Tous les programmes doivent reconnaître la vulnérabilité particulière des adolescentes et des jeunes aux changements provoqués par la pandémie. Les adolescents peuvent avoir plus de difficultés à accéder à l'information et aux soins, et sont plus exposés à l'exploitation sexuelle, à la violence sexiste et aux grossesses précoces. Même les fermetures temporaires d'écoles peuvent entraîner de mauvais résultats scolaires, compromettant la santé et l'avenir des filles et des jeunes femmes. Nous devons maintenir le lien entre ces populations vulnérables et le système de santé. En Tanzanie, par exemple, les agents de santé communautaires effectuent des visites régulières dans les foyers, apportant des informations sur le COVID-19 et la prévention des infections, et offrant d'autres formes de soutien en cas de besoin.
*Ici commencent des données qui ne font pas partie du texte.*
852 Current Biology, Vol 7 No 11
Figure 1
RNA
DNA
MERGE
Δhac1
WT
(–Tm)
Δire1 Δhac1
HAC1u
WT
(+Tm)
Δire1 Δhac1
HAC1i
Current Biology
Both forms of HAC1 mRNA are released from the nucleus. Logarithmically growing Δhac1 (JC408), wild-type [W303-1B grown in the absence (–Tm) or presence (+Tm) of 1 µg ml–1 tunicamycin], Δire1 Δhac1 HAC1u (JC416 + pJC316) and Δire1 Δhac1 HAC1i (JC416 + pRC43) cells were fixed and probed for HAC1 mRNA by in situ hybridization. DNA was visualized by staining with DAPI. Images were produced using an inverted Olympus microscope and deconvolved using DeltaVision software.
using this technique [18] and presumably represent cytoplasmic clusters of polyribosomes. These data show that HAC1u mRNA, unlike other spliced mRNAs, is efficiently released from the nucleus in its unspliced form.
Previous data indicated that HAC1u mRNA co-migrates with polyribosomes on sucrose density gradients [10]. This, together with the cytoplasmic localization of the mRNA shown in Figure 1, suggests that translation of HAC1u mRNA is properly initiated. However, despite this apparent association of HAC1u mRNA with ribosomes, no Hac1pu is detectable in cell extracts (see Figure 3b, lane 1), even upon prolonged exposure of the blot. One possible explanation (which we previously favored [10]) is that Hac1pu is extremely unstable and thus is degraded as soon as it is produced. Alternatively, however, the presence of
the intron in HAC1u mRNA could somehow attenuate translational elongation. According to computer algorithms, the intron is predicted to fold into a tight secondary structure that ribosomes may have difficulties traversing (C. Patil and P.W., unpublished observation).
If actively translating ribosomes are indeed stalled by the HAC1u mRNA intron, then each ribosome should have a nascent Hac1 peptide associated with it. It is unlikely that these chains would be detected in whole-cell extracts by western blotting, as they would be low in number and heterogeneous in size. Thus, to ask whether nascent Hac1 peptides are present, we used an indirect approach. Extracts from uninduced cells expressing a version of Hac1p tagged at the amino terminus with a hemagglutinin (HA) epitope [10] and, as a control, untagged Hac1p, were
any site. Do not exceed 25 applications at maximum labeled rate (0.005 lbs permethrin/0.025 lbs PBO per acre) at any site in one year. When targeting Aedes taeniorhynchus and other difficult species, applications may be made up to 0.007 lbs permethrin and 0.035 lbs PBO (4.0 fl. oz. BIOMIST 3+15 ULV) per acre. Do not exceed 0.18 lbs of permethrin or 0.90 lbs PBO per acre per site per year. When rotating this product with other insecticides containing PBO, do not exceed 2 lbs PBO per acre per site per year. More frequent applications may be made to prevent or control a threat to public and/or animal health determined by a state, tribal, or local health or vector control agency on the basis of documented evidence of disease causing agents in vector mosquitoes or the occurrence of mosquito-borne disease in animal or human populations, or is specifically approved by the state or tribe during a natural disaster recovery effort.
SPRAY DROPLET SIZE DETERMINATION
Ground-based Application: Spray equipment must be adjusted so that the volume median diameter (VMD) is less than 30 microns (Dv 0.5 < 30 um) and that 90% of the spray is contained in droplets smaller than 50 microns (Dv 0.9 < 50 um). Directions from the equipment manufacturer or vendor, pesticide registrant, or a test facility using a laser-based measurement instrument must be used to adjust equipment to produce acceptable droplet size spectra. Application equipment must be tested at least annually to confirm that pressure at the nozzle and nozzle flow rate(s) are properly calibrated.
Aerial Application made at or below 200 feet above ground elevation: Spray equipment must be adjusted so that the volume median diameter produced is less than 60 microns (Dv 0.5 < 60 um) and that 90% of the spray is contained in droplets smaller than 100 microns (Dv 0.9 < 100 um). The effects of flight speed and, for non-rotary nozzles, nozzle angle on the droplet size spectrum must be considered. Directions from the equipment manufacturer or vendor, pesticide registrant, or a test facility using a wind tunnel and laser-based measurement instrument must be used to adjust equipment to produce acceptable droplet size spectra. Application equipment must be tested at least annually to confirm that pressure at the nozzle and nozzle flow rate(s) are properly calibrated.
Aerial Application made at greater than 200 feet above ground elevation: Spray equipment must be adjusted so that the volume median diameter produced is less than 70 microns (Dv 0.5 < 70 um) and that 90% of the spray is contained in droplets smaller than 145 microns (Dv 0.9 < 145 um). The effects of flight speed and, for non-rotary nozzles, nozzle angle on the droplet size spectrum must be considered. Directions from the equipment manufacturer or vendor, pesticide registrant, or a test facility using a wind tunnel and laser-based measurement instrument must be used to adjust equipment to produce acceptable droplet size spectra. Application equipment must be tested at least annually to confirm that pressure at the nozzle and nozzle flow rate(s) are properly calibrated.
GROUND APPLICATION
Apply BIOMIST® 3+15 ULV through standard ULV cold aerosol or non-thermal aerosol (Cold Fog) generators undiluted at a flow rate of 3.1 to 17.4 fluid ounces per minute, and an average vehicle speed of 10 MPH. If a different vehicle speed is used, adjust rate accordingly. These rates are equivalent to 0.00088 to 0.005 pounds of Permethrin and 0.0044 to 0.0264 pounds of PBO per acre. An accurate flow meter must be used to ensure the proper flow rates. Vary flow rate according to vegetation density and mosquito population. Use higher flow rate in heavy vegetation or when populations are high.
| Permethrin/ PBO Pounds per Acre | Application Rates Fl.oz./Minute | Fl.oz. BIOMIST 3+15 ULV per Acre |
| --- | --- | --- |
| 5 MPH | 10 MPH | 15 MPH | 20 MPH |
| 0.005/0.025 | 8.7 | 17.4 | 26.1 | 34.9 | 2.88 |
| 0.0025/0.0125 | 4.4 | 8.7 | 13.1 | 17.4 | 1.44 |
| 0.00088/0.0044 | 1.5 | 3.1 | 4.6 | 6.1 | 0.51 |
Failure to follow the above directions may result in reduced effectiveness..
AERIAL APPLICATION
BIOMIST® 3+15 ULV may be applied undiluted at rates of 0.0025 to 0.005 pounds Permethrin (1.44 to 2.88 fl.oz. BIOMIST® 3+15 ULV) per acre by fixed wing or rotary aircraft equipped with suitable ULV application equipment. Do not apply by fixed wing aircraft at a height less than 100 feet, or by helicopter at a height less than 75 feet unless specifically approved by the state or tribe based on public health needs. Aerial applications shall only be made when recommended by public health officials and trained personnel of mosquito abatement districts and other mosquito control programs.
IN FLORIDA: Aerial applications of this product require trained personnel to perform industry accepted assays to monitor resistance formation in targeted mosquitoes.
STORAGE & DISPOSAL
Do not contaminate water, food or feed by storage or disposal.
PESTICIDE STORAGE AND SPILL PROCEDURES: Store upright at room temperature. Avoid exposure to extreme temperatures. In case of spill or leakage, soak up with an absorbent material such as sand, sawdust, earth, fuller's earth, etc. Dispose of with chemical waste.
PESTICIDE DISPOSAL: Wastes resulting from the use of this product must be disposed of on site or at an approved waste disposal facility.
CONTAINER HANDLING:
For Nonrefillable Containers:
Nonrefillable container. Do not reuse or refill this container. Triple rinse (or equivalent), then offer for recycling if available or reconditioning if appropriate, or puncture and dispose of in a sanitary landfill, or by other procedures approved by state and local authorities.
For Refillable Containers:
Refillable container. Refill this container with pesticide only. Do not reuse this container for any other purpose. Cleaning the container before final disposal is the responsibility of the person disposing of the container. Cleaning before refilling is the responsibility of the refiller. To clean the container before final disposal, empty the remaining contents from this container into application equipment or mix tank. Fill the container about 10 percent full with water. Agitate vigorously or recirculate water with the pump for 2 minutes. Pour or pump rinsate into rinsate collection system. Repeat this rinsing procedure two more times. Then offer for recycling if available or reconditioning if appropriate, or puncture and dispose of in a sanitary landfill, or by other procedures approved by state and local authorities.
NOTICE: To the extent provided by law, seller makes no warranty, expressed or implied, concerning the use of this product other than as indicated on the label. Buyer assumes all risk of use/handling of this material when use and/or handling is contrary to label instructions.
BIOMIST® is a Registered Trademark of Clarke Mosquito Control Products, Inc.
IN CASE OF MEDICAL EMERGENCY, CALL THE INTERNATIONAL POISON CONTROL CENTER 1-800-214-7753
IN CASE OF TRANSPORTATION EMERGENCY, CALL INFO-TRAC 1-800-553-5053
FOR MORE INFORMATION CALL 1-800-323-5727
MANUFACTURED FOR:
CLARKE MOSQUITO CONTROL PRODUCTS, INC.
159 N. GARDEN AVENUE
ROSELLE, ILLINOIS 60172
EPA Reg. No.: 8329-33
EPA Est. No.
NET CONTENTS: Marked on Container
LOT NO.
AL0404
Alors que nous allons de l'avant pour répondre non seulement aux besoins essentiels de santé des femmes et des enfants dans des environnements à faibles ressources, mais aussi aux défis posés par le nouveau coronavirus, nous devons faire preuve d'innovation dans notre réimagination de la manière dont nous fournissons les soins, et être suffisamment courageux pour tirer parti de la situation actuelle afin de créer les systèmes de santé résilients de l'avenir. En soutenant les systèmes de santé et les prestataires de soins, nous devons également aider toutes les femmes à devenir les défenseurs de leur propre santé et de leurs soins. Les femmes constituent le fondement des communautés ; des femmes fortes, en bonne santé et informées peuvent transformer les sociétés et mener les pays sur la voie de l'autosuffisance.

Koki Agarwal, MD, MPH, DrPH, est directeur de MOMENTUM Country and Global Leadership et vice-président des opérations de DC, Jhpiego.